How My Miscarriage Brought Me Clarity

This is silly. That’s what I thought as I took a pregnancy test following two days of no period when there should have been a period. My husband and I weren’t trying in the same way we tried for our other two kids—perfectly timed and over the course of months.

No, this time, we’d taken the lax approach of “seeing what happens” that the former me used to roll my eyes at when my friends who “weren’t not trying” found themselves surprised to be pregnant. If you’re not not trying, then you’re trying, in my book.

Still, when I saw the second pink line appear on the pregnancy test, my internal narrative quickly shifted from, “This is silly, I’m not pregnant” to “Holy sh*t, I’m pregnant.” Only this time, the holy sh*t was less butterflies and excitement and more of the bumble bees and terror variety.

 

Still, when I saw the second pink line appear on the pregnancy test, my internal narrative quickly shifted from, ‘This is silly, I’m not pregnant’ to ‘Holy sh*t, I’m pregnant.’

 

The reaction shocked me as much as the second line on the test. I’d known I wanted a third child for some time. My husband and I had discussed the pros and cons of going for another before we decided to ease into truly trying for it—something I fully admit is as silly as I once thought it was. There is no “easing into” pregnancy or parenthood. You do, or you don’t; you’re pregnant or you’re not; the baby comes whether you feel prepared or you don’t.
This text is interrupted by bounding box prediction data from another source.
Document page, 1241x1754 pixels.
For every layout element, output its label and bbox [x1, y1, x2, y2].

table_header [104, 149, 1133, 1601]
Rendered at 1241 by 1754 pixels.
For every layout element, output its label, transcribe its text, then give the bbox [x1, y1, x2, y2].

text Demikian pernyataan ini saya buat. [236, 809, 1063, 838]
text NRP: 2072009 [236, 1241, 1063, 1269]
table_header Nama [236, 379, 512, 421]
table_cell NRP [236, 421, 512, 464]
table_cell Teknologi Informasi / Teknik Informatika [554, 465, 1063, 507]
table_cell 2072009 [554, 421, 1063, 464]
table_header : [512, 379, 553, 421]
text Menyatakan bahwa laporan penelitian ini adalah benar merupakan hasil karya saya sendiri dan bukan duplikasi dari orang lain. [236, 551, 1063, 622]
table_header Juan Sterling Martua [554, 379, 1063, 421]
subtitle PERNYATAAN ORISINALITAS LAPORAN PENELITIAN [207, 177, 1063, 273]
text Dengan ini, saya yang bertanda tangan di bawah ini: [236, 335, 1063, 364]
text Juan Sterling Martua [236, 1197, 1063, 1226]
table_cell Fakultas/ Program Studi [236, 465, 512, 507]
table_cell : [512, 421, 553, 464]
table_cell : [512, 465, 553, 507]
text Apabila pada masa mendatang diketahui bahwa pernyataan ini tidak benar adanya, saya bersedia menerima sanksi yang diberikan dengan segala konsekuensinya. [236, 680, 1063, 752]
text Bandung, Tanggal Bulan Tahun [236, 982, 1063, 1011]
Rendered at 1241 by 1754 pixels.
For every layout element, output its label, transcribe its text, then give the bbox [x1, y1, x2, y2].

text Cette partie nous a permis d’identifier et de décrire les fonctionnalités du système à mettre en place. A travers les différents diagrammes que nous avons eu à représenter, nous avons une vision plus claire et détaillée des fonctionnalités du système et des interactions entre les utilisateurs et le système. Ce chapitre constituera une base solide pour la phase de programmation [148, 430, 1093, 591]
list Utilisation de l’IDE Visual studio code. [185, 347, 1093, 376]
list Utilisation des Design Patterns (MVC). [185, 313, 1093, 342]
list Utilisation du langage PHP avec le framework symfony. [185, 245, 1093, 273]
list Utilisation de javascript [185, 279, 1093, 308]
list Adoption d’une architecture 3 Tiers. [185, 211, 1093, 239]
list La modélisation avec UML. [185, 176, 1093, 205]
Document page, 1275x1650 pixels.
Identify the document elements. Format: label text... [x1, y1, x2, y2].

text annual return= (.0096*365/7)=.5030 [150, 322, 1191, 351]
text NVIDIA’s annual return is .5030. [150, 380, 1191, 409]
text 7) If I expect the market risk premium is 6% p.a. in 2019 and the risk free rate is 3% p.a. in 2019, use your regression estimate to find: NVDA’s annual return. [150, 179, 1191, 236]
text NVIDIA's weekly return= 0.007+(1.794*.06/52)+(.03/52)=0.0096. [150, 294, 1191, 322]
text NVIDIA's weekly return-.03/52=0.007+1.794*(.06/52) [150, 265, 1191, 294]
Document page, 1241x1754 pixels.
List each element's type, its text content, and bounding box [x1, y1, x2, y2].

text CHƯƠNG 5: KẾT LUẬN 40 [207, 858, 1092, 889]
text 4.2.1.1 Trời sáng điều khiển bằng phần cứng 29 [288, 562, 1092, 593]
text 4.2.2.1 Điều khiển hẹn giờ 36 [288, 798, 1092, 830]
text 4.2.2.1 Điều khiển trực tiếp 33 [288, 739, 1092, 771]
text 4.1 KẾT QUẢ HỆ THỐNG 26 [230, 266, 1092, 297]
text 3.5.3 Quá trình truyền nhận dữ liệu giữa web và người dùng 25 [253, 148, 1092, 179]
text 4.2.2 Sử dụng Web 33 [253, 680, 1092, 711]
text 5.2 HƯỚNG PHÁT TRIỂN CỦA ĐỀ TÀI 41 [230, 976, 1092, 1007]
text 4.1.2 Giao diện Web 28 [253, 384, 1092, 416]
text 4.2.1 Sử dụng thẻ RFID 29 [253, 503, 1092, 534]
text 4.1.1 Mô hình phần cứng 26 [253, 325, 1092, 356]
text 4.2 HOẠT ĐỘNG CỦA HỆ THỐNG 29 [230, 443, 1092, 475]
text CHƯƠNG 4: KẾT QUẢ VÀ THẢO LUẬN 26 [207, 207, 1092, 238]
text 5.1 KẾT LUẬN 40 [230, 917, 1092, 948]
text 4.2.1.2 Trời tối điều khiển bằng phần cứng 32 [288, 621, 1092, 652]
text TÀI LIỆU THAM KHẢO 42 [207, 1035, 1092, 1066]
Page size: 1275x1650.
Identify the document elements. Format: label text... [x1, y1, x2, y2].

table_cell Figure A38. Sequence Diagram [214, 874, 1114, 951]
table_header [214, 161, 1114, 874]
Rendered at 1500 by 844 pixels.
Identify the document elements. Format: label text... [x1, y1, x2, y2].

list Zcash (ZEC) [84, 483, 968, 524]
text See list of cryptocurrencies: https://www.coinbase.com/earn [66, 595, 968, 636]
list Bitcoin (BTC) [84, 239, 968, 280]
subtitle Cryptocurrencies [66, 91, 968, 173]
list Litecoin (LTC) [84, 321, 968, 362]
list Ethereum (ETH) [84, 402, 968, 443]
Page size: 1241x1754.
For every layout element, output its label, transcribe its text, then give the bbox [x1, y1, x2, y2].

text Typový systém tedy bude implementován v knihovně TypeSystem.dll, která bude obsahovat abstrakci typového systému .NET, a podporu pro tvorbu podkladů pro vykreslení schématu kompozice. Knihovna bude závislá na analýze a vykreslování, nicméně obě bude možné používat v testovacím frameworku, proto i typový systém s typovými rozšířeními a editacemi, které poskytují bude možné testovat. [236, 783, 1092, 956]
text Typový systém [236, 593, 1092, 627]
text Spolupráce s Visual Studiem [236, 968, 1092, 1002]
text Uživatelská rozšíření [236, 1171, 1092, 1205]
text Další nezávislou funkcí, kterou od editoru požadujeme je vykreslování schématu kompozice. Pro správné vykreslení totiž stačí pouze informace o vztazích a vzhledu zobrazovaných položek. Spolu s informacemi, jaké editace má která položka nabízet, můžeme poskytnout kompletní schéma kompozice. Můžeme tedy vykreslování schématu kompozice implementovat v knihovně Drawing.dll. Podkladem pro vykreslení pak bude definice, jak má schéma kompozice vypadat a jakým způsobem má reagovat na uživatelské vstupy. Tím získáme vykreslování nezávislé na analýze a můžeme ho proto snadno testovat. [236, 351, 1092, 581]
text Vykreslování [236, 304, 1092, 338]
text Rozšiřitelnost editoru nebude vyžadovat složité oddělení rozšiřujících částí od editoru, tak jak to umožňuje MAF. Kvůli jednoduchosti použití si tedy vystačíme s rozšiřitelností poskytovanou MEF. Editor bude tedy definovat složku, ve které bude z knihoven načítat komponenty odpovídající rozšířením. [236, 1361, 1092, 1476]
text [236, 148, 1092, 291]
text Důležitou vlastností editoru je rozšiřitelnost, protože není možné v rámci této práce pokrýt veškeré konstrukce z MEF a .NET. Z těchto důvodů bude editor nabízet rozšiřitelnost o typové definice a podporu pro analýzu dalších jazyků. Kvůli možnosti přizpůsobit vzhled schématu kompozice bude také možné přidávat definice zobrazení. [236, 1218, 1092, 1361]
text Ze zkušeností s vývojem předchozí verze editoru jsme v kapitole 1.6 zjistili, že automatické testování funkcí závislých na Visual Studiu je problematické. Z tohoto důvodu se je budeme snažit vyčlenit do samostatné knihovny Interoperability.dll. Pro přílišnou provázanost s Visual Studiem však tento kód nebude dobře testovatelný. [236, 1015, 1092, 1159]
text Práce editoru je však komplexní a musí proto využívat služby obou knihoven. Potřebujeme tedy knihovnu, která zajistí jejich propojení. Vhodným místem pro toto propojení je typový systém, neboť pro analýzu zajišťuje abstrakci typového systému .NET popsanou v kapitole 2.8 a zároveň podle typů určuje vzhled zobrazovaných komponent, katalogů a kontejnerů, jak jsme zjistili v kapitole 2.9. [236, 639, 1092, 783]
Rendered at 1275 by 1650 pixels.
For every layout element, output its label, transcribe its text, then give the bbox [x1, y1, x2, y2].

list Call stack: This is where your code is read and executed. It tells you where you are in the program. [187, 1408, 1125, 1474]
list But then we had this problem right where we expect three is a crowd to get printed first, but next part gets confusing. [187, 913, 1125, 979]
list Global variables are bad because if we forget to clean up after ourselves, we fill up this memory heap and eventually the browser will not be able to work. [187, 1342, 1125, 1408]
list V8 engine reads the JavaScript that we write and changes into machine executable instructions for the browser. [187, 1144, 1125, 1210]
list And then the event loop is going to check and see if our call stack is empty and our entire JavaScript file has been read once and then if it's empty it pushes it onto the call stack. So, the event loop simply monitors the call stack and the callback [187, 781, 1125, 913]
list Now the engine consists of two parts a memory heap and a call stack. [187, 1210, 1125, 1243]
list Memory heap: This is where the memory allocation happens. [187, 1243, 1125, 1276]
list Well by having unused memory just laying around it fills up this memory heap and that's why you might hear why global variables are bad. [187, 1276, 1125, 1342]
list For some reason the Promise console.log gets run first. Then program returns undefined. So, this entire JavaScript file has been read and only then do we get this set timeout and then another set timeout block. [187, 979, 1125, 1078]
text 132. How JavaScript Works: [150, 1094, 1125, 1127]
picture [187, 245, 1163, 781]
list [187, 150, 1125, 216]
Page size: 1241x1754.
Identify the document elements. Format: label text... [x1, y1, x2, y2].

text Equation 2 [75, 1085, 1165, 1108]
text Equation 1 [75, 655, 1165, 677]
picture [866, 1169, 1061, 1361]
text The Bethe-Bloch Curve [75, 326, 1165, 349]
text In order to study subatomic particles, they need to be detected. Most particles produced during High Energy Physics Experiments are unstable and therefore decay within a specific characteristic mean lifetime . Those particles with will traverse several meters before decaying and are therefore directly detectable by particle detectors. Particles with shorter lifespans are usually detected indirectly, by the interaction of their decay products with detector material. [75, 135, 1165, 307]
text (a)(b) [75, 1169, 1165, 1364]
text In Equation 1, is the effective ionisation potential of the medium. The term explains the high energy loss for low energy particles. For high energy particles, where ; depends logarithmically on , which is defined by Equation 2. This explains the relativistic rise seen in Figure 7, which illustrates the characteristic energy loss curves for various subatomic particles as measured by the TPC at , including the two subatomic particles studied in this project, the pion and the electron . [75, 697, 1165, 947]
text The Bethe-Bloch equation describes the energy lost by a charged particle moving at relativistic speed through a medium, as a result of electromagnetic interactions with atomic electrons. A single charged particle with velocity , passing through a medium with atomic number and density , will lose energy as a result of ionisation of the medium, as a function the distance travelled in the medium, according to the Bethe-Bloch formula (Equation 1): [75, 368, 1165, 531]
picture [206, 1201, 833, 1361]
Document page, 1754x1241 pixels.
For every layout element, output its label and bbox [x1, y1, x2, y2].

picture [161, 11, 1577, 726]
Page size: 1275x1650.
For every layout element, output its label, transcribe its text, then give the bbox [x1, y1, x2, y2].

What had I been thinking? I knew that technically all it takes is once. And yet, here I was: a mom of two kids within two years of each other and now another on the way who would arrive before my oldest turned 4. Had I lost my damn mind?

 

 

Suddenly, all the reservations and valid concerns my husband had brought up when we’d discussed making ours a family of five came into very clear focus. Things I had once brushed off as minor inconveniences (we’d have multiple school drop-offs) and simple problems with simple solutions (our cars wouldn’t fit three car seats, so we’d get a bigger car) seemed like insurmountable obstacles.

 

Things that I had once brushed off as minor inconveniences … and simple problems with simple solutions … seemed like insurmountable obstacles.

 

And how would I love a third baby as much as my other two? How would we split time between them so that everyone got enough attention? How would we ever eat at a restaurant as a family again? What would this mean for my career? When would we ever sleep again? What if I ended up on bed rest again? And could I handle another potential round of postpartum depression?

And then, of course, the mom-shaming voice inside of me joined the party. Who was I to feel this way after purposefully and knowingly engaging in the one activity that could lead to this day? What kind of person was I to cry anxiously at a positive pregnancy test when so many others, my past-self included, cried over the opposite? How would I ever overcome the guilt of looking into my third baby’s eyes someday and remembering how I reacted to the initial news of their being? How could I be so ungrateful for such a wonderful thing—one I’d wanted and prayed for?

How had I been so sure of wanting another baby and now, too late, so unsure?

My anxious thoughts eventually made room for all the reasons I knew adding another person into our family was the right choice. I made lists of baby names. We happily told our families the news. I began making plans for converting the playroom into a nursery. I even got excited about trading in my car for a minivan.

 

 

The loss hit hard when it came.

Still early into the pregnancy, a little spotting one day turned to much more than that the next. I went to the doctor to confirm what I already knew was happening. Wrecked with guilt over what I had or hadn’t done to cause this (spoiler alert: that’s not how it works), I couldn’t get one thought out of my mind: I deserved this. I had been selfish and ungrateful at first, and now I’d gotten what was coming to me. For the second time in a matter of weeks, I was crying over the tiny thing inside of me that I hadn’t even met—and now, never would.

 

I know now that when I see that second pink line again, while I may still feel nervous about the change and the very real difficulties of having multiple kids, it won’t outweigh the gratitude I have for the privilege of getting to be someone’s mom.

 

I knew then, without a shadow of a doubt, that despite my initial reaction, I would love a third baby as much as my first and my second. I knew I couldn’t go back and change the anxiousness I had to work through before the joy came, but I also knew it didn’t matter. I had loved this baby-to-be, and like a mom who counts down the hours until bedtime and then scrolls through pictures of her kids on her phone once they’re asleep, my complicated emotions about growing our family were valid. There was nothing wrong with me. It was not a reflection of my fitness as a mother. It did not mean I didn’t want this pregnancy. And it certainly didn’t mean I deserved to lose it.

I like to find silver linings. It helps me process grief and find gratitude in my circumstances. And while I’m certainly not glad that it happened the way it did, I see now how it brought me clarity. I know now when I see that second pink line again, while I may still feel nervous about the change and the very real difficulties of having multiple kids, it won’t outweigh the gratitude I have for the privilege of getting to be someone’s mom.